Набухли почки, убралась в золотые сережки верба, заголубели дали, и прогремел первый гром, и Мирона коснулся зов того мира. Он был далек, но отчетливо внятен и высветлил, как вспышка молнии, крохотную полянку. Лес-бурелом, искалеченный лес-ветролом, утонувший в серых мхах и лишайниках, распахнулся вдруг, высветлился теплом ягодной поляны. Мирон видел ее один раз, в далеком детстве. На поляну ту Мирона от молодой матери увел скользкий, как камешек, упругий лягушонок. Долго, затаив дыхание, ловил его Мирон в высоких лиловых травах, среди медвежьих дудок, падал грудью на теплую землю, на мох, а лупоглазый лапчатый лягушонок, вздрагивая ярко-зеленой спинкой, выскальзывал меж пальцев, оставляя на ладони легкий холодок и разжигая в бьющемся сердечке азарт охоты погони. Мать металась по лесу, и сучки срывали с нее платок. «Мирон… Мирон… сын…» — звала его мать, а он не мог ответить. На животе, не дыша он подполз к лягушонку, не сводя с него взгляда. А тот, качнувшись, прыгнул в его глаза. Жалобно закричал Мирон, грудью прижался к похолодевшей вдруг земле, а лягушонок спокойно устроился на теплой макушке мальчика. Звонко, на весь лес, смеялась молодая мать.
«Наверное, поняла, что я приручал лягушонка, — подумал Мирон. — Но почему эта поляна? Почему эта?»
— Смотри, какое чудо, — звонко смеялась тогда молодая мать, и зацветал яркий румянец на белом лице, словно она ягодка-брусничка. — Твой это друг, Мирон? — Она осторожно взяла в ладони лягушонка, и тот замер, выпучив прозрачные глаза. — Ты нашел себе друга?
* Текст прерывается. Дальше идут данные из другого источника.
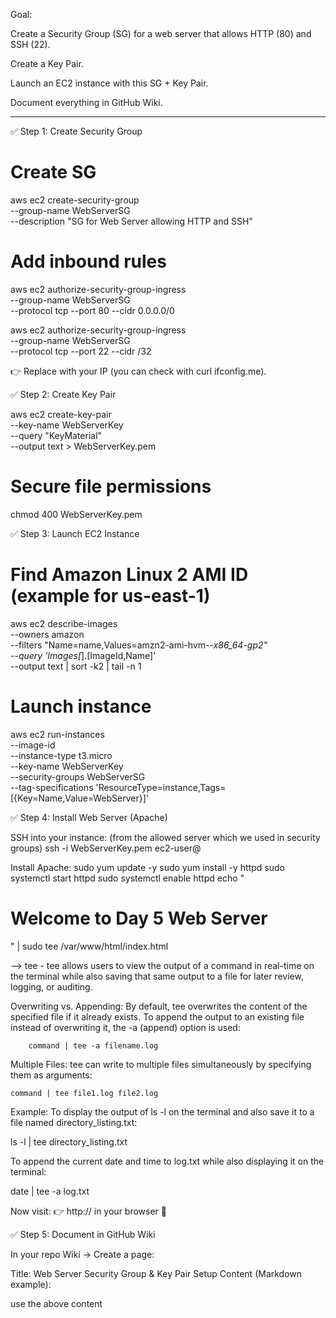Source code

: Goal:

Create a Security Group (SG) for a web server that allows HTTP (80) and SSH (22).

Create a Key Pair.

Launch an EC2 instance with this SG + Key Pair.

Document everything in GitHub Wiki.

---------------------------------------------------------------------------------------------
✅ Step 1: Create Security Group

# Create SG
aws ec2 create-security-group \
  --group-name WebServerSG \
  --description "SG for Web Server allowing HTTP and SSH"

# Add inbound rules
aws ec2 authorize-security-group-ingress \
  --group-name WebServerSG \
  --protocol tcp --port 80 --cidr 0.0.0.0/0

aws ec2 authorize-security-group-ingress \
  --group-name WebServerSG \
  --protocol tcp --port 22 --cidr <your-public-ip>/32

👉 Replace <your-public-ip> with your IP (you can check with curl ifconfig.me).

✅ Step 2: Create Key Pair

aws ec2 create-key-pair \
  --key-name WebServerKey \
  --query "KeyMaterial" \
  --output text > WebServerKey.pem

# Secure file permissions
chmod 400 WebServerKey.pem

✅ Step 3: Launch EC2 Instance

# Find Amazon Linux 2 AMI ID (example for us-east-1)
aws ec2 describe-images \
  --owners amazon \
  --filters "Name=name,Values=amzn2-ami-hvm-*-x86_64-gp2" \
  --query 'Images[*].[ImageId,Name]' \
  --output text | sort -k2 | tail -n 1

# Launch instance
aws ec2 run-instances \
  --image-id <ami-id> \
  --instance-type t3.micro \
  --key-name WebServerKey \
  --security-groups WebServerSG \
  --tag-specifications 'ResourceType=instance,Tags=[{Key=Name,Value=WebServer}]'


✅ Step 4: Install Web Server (Apache)

SSH into your instance: (from the allowed server which we used in security groups)
ssh -i WebServerKey.pem ec2-user@<public-ip>

Install Apache:
sudo yum update -y
sudo yum install -y httpd
sudo systemctl start httpd
sudo systemctl enable httpd
echo "<h1>Welcome to Day 5 Web Server</h1>" | sudo tee /var/www/html/index.html

--> tee - tee allows users to view the output of a command in real-time on the terminal while also saving that same output to a file for later review, logging, or auditing.

Overwriting vs. Appending:
By default, tee overwrites the content of the specified file if it already exists.
To append the output to an existing file instead of overwriting it, the -a (append) option is used:

        command | tee -a filename.log

Multiple Files: tee can write to multiple files simultaneously by specifying them as arguments:

    command | tee file1.log file2.log

Example:
To display the output of ls -l on the terminal and also save it to a file named directory_listing.txt:

ls -l | tee directory_listing.txt

To append the current date and time to log.txt while also displaying it on the terminal:

date | tee -a log.txt

Now visit:
👉 http://<public-ip> in your browser 🎉

✅ Step 5: Document in GitHub Wiki

In your repo Wiki → Create a page:

Title: Web Server Security Group & Key Pair Setup
Content (Markdown example):

use the above content
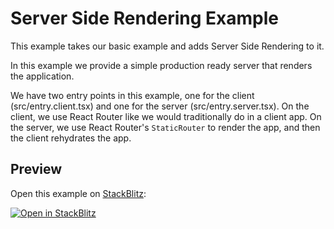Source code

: # Server Side Rendering Example

This example takes our basic example and adds Server Side Rendering to it.

In this example we provide a simple production ready server that renders the application.

We have two entry points in this example, one for the client (src/entry.client.tsx) and one for the server (src/entry.server.tsx). On the client, we use React Router like we would traditionally do in a client app. On the server, we use React Router's `StaticRouter` to render the app, and then the client rehydrates the app.

## Preview

Open this example on [StackBlitz](https://stackblitz.com):

[![Open in StackBlitz](https://developer.stackblitz.com/img/open_in_stackblitz.svg)](https://stackblitz.com/github/remix-run/react-router/tree/dev/examples/ssr?file=src/app.tsx)
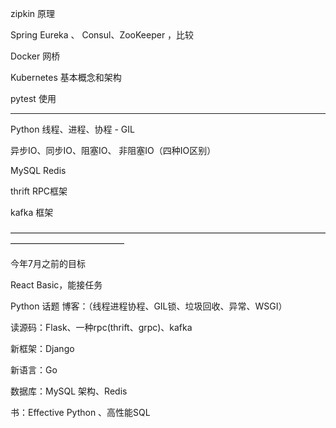 

zipkin 原理



Spring Eureka 、 Consul、ZooKeeper ，比较



Docker 网桥	



Kubernetes 基本概念和架构



pytest 使用



____________________________________________________________________________________________________________________________________________________________________________________________________________________________________________________________________________________________________________________________________________________________________________________________________



Python 线程、进程、协程 - GIL



异步IO、同步IO、阻塞IO、 非阻塞IO（四种IO区别）



MySQL Redis



thrift RPC框架



kafka 框架





—————————————————————————————————————————————————



今年7月之前的目标



React Basic，能接任务



Python 话题 博客：（线程进程协程、GIL锁、垃圾回收、异常、WSGI）



读源码：Flask、一种rpc(thrift、grpc)、kafka



新框架：Django



新语言：Go

数据库：MySQL 架构、Redis 

书：Effective Python 、高性能SQL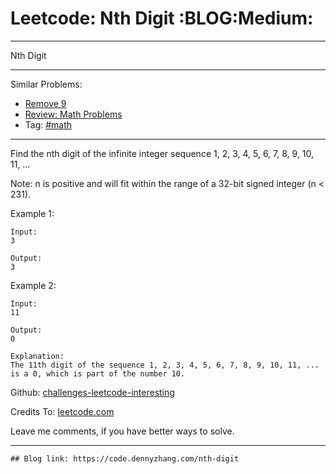 # Leetcode: Nth Digit     :BLOG:Medium:


---

Nth Digit  

---

Similar Problems:  
-   [Remove 9](https://code.dennyzhang.com/remove-9)
-   [Review: Math Problems](https://code.dennyzhang.com/review-math)
-   Tag: [#math](https://code.dennyzhang.com/tag/math)

---

Find the nth digit of the infinite integer sequence 1, 2, 3, 4, 5, 6, 7, 8, 9, 10, 11, &#x2026;  

Note: n is positive and will fit within the range of a 32-bit signed integer (n < 231).  

Example 1:  

    Input:
    3
    
    Output:
    3

Example 2:  

    Input:
    11
    
    Output:
    0
    
    Explanation:
    The 11th digit of the sequence 1, 2, 3, 4, 5, 6, 7, 8, 9, 10, 11, ... is a 0, which is part of the number 10.

Github: [challenges-leetcode-interesting](https://github.com/DennyZhang/challenges-leetcode-interesting/tree/master/nth-digit)  

Credits To: [leetcode.com](https://leetcode.com/problems/nth-digit/description/)  

Leave me comments, if you have better ways to solve.  

---

    ## Blog link: https://code.dennyzhang.com/nth-digit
— Да, — проглотил слюну маленький Мирон.
— Все, кто живет, бегает, летает, ползает, все, кто прыгает и плавает, все должны стать твоими друзьями, — говорила ему молодая мать. — И тогда ты поймешь, сынок, что жизнь огромная, во много больше твоей жизни.
И вот теперь с той маленькой полянки мать звала его, и он ощутил в своей ладони холодок и дрожание лягушонка. Да, он готов. Жизнь и все дела завершены, и ему оставалось совсем немного — передать капище новому хранителю.
— Тимофей! Тимоха! — позвал сына Мирон. — Только тебе покажу тайники веры.
И Тимпей Картин, прощаясь с отцом, встретился с богами своей земли.
Распустилась черемуха, с севера налетел снежный вихрь, и в бездонье неба сверкнула молния, распорола березняк, и Мирон Картин, тихо вздохнув, ушел в иной мир, к верхним людям.
Тимофей — старейшина Евры
Старики не помнят такого обезумевшего летнего солнца, оно опалило травы и цветы, и оттого не созрел плод, и не было завязи у ягоды, и уходил из урочищ зверь, высыхало дерево, и озера становились болотом.